Air Conditioning and refrigeration are provided through the removal of heat. The definition of cold is the absence of heat and all air conditioning systems work on this basic principle. Heat can be removed through the process of radiation, convection, and conduction using mediums such as water, air, ice, and chemicals referred to as refrigerants. In order to remove heat from something, you simply need to provide a medium that is colder — this is how all air conditioning and refrigeration systems work.

An air conditioning system, or a standalone air conditioner, provides cooling, ventilation, and humidity control for all or part of a house or building. The Freon or other refrigerant provides cooling through a process called the refrigeration cycle. The refrigeration cycle consists of four essential elements to create a cooling effect. A compressor provides compression for the system. This compression causes the cooling vapor to heat up. The compressed vapor is then cooled by heat exchange with the outside air, so that the vapor condenses to a fluid, in the condenser. The fluid is then pumped to the inside of the building, where it enters an evaporator. In this evaporator, small spray nozzles spray the cooling fluid into a chamber, where the pressure drops and the fluid evaporates. Since the evaporation absorbs heat from the surroundings, the surroundings cool off, and thus the evaporator absorbs or adds heat to the system. The vapor is then returned to the compressor. A metering device acts as a restriction in the system at the evaporator to ensure that the heat being absorbed by the system is absorbed at the proper rate.

Central, ‘all-air’ air conditioning systems are often installed in modern residences, offices, and public buildings, but are difficult to retrofit (install in a building that was not designed to receive it) because of the bulky air ducts required. A duct system must be carefully maintained to prevent the growth of pathogenic bacteria in the ducts. An alternative to large ducts to carry the needed air to heat or cool an area is the use of remote fan coils or split systems. These systems, although most often seen in residential applications, are gaining popularity in small commercial buildings. The remote coil is connected to a remote condenser unit using piping instead of ducts.

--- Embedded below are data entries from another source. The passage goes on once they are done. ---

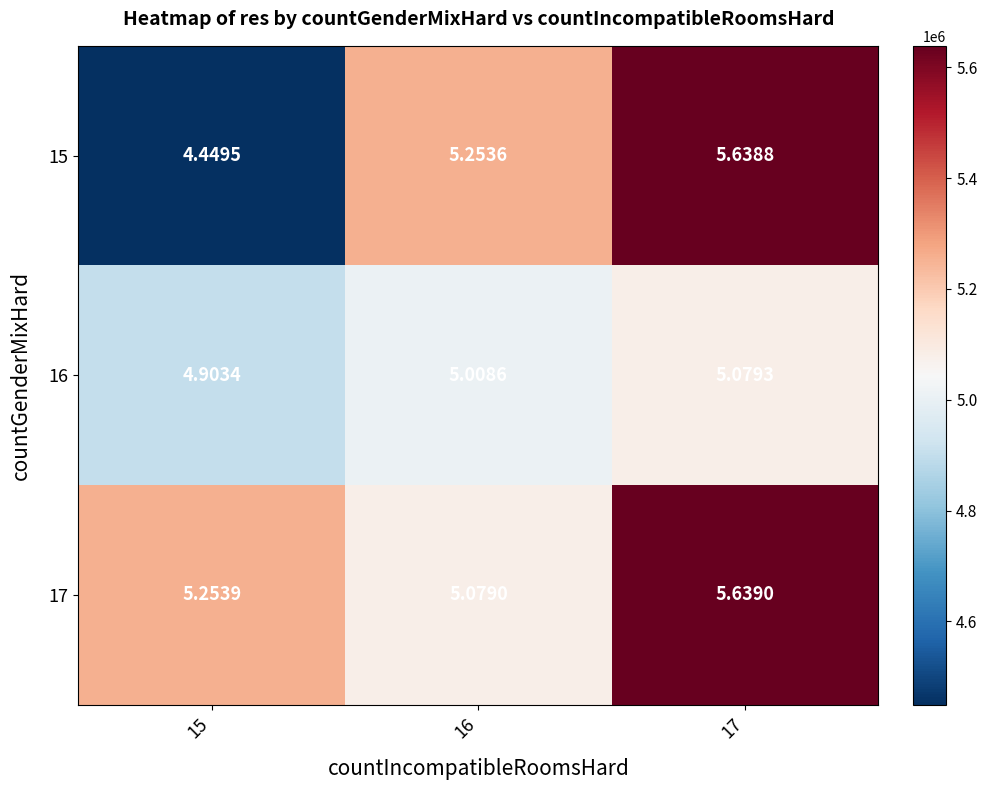

Is the value of 16 at 17 greater than the value of 15 at 16?

No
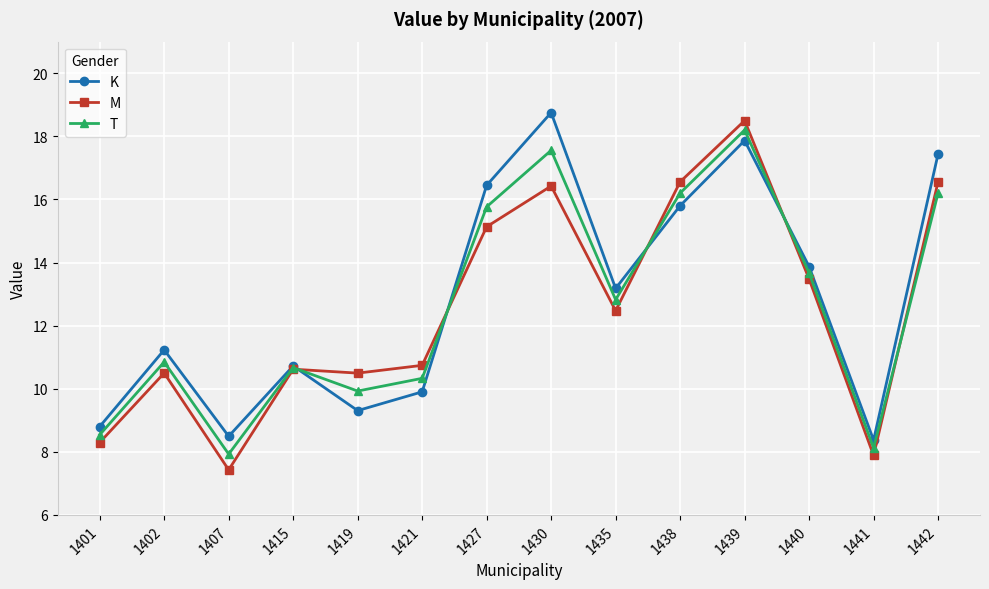

Reading left to right, transcribe all the data shown in this chart.

K: 1401=8.8	1402=11.2	1407=8.5	1415=10.7	1419=9.3	1421=9.9	1427=16.4	1430=18.8	1435=13.2	1438=15.8	1439=17.9	1440=13.9	1441=8.4	1442=17.4
M: 1401=8.3	1402=10.5	1407=7.4	1415=10.6	1419=10.5	1421=10.7	1427=15.1	1430=16.4	1435=12.5	1438=16.6	1439=18.5	1440=13.5	1441=7.9	1442=16.6
T: 1401=8.5	1402=10.8	1407=7.9	1415=10.7	1419=9.9	1421=10.3	1427=15.8	1430=17.6	1435=12.8	1438=16.2	1439=18.2	1440=13.7	1441=8.1	1442=16.2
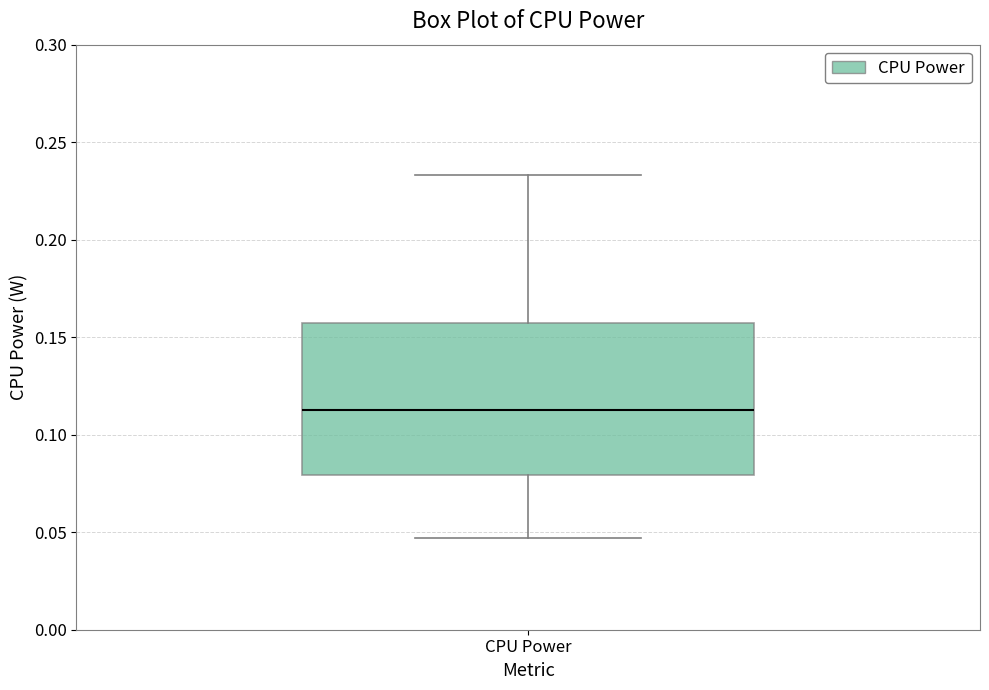

Read this box plot against the y-axis: the position of the median line, the range covered by the box, and the ends of both whiskers. The values are not printed on the chart, so give them approximately, as read against the axis.

median 0.115, box 0.080 to 0.155, whiskers 0.045 to 0.235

Dehumidification in an air conditioning system is provided by the evaporator. Since the evaporator operates at a temperature below dew point, moisture is collected at the evaporator. This moisture is collected at the bottom of the evaporator in a condensate pan and removed by piping it to a central drain or onto the ground outside. A dehumidifier is an air-conditioner-like device that controls the humidity of a room or building. They are often employed in basements which have a higher relative humidity because of their lower temperature (and propensity for damp floors and walls). In food retailing establishments, large open chiller cabinets are highly effective at dehumidifying the internal air. Conversely, a humidifier increases the humidity of a building.

Air-conditioned buildings often have sealed windows, because open windows would disrupt the attempts of the HVAC system to maintain constant indoor air conditions.